The Auscultatory Gap Problem
One tricky issue specific to manual readings is the auscultatory gap. In some people, the Korotkoff sounds temporarily disappear during Phase II and don’t return until Phase III. This silent gap can span anywhere from a few mmHg to more than 20 mmHg. If the person taking your blood pressure inflates the cuff only to the silent zone, they might mistake the return of sound in Phase III for Phase I, recording a systolic pressure that’s significantly lower than the real value.
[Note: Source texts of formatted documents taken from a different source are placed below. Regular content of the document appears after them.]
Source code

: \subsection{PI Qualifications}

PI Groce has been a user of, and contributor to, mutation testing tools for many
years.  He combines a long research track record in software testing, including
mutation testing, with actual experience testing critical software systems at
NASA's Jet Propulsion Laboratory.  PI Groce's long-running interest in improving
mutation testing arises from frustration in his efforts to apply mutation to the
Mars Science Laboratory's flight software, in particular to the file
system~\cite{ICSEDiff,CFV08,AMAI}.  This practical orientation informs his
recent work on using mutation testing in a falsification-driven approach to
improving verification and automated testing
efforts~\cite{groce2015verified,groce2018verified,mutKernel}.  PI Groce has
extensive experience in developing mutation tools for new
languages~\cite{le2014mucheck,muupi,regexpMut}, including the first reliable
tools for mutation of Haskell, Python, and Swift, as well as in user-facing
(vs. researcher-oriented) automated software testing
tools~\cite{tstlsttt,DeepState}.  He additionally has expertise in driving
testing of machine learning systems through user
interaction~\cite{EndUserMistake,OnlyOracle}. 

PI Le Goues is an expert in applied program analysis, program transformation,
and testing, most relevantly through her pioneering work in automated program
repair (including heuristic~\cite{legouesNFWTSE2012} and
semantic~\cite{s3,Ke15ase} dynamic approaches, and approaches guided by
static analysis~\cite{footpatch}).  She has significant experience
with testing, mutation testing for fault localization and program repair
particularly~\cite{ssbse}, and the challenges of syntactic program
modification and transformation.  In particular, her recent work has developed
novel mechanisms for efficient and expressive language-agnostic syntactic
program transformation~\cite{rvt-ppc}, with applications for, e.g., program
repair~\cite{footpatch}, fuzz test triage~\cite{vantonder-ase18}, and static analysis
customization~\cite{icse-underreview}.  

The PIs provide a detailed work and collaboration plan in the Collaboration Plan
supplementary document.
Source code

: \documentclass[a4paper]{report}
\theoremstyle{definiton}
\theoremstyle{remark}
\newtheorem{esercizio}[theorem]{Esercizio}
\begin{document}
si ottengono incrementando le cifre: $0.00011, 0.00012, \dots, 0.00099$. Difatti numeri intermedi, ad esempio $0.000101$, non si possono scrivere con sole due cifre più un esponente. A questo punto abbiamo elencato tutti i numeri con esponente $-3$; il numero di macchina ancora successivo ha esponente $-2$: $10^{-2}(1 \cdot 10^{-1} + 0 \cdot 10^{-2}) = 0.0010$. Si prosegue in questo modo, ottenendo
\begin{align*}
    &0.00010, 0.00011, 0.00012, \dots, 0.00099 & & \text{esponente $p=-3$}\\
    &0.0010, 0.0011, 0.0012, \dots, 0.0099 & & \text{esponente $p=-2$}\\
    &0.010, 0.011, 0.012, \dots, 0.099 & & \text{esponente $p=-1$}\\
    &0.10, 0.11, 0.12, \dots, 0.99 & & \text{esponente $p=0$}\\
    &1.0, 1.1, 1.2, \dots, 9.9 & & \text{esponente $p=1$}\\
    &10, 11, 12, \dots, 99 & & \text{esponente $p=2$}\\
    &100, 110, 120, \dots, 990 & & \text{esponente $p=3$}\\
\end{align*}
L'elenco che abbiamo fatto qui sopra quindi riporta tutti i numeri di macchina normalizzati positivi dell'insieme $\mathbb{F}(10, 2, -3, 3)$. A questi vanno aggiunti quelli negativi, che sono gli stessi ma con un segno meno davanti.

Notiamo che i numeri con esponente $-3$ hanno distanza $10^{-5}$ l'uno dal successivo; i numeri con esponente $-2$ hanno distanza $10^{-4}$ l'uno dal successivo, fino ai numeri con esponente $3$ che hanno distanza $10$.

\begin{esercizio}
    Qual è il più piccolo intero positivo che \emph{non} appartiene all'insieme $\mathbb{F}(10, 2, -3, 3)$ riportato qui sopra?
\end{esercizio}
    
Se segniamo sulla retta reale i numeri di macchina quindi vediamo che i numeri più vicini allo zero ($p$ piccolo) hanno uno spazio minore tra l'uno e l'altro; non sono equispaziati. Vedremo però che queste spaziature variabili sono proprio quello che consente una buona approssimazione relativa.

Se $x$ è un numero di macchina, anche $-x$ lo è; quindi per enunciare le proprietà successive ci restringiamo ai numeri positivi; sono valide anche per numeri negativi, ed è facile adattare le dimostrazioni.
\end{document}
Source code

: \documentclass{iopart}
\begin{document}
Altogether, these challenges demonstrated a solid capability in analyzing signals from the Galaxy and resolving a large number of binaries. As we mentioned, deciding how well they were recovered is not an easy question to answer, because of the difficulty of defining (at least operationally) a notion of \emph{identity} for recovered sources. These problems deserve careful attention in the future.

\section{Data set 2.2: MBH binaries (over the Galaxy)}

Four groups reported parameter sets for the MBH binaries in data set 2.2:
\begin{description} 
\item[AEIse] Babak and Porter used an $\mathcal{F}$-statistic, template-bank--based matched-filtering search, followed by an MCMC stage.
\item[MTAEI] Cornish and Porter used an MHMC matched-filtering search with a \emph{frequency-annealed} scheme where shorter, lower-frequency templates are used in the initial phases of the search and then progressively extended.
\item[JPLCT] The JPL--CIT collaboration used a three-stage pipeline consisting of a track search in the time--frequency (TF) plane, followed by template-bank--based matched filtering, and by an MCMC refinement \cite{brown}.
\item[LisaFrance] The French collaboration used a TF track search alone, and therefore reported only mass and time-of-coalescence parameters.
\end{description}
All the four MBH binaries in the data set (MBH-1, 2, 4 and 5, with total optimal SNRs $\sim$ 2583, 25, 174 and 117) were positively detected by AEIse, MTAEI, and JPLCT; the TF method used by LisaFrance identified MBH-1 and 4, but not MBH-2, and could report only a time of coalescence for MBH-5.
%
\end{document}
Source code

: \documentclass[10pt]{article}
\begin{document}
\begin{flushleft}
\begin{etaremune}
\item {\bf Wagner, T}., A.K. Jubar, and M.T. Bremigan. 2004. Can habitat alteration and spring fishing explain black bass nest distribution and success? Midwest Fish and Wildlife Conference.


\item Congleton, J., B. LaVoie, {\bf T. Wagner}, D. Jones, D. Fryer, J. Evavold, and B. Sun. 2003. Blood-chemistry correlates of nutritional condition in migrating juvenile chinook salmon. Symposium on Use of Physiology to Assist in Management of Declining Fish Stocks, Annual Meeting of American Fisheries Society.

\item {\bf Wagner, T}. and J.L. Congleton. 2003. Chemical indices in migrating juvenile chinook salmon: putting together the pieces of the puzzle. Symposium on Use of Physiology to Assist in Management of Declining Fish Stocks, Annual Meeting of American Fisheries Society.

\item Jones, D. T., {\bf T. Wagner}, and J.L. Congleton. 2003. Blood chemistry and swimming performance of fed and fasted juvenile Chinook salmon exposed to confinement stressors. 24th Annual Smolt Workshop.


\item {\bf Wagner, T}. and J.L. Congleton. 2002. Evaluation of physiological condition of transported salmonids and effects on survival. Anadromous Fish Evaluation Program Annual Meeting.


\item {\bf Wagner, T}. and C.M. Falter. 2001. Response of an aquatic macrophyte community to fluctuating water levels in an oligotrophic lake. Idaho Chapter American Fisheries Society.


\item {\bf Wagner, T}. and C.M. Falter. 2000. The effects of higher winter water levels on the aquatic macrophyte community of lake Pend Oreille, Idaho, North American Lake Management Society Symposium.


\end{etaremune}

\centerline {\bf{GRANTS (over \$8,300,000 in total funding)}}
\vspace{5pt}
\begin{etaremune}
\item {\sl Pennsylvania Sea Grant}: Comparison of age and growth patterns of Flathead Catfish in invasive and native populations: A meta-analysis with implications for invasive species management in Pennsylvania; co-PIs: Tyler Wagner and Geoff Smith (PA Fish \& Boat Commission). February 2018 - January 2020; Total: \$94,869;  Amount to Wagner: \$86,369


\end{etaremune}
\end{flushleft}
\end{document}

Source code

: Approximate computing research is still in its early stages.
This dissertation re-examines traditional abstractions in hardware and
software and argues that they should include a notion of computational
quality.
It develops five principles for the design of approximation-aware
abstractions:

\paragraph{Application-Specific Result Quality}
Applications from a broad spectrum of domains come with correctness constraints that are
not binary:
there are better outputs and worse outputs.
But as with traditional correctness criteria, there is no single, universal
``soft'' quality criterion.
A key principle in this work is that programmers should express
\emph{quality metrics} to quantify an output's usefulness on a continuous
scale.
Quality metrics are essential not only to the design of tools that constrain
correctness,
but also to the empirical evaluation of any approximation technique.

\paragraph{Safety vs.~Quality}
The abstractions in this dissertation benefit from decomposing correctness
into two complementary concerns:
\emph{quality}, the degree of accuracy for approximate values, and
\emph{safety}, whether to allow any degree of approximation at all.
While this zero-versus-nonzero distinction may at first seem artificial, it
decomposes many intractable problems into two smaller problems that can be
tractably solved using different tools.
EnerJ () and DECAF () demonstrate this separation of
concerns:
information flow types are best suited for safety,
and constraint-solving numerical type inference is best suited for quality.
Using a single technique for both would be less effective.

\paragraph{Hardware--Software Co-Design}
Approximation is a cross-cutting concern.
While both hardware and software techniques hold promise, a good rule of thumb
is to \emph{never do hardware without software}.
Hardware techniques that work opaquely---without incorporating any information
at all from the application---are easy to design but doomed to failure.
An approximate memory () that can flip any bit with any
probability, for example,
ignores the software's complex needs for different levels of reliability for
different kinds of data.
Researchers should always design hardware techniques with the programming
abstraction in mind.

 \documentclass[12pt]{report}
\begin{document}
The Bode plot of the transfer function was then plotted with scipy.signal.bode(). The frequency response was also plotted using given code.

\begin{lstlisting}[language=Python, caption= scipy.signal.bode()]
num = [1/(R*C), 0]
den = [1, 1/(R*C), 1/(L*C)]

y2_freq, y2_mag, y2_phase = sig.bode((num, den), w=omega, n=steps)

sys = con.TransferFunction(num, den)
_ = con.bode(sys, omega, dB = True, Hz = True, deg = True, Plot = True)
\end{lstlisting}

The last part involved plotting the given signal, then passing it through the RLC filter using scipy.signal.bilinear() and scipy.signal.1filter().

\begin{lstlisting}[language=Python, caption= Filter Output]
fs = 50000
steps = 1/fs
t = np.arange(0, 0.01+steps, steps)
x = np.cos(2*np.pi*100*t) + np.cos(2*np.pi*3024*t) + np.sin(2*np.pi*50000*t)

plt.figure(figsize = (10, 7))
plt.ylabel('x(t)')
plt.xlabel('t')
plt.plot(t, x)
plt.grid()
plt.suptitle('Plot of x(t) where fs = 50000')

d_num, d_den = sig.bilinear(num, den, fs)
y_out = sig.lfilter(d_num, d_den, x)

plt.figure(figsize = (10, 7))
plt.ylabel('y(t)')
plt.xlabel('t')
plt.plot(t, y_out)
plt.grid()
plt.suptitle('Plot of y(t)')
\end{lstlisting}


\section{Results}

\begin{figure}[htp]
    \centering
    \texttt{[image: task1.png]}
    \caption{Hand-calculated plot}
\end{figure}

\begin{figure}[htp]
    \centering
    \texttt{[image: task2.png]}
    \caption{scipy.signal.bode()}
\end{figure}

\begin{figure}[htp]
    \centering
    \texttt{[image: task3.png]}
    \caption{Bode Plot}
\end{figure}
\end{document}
Trained clinicians avoid this by first estimating systolic pressure using a palpation method (feeling the pulse at the wrist while inflating the cuff) before switching to the stethoscope. This ensures they inflate well above the true systolic pressure and don’t miss any sounds on the way down. Digital devices sidestep this problem entirely since they rely on oscillations rather than listening for sounds.
Keeping Devices Accurate
Mercury sphygmomanometers were long considered the gold standard because a column of mercury doesn’t drift out of calibration the way mechanical parts can. Most clinical settings have phased them out due to mercury toxicity concerns, replacing them with aneroid (dial-based) devices. These use a mechanical gauge with gears and springs that can gradually lose accuracy, especially if the device is dropped or jostled. Research from the University of Michigan found that aneroid devices generally stay accurate but should be calibrated at least once a year against a known reference, with a tolerance of plus or minus 2 mmHg. Portable models that get carried between rooms or tossed into bags may need more frequent checks.
Home digital monitors don’t typically have user-serviceable calibration, but you can bring yours to a doctor’s appointment and compare its reading against the clinic’s device. If the numbers consistently differ by more than 5 mmHg, the monitor may need replacing.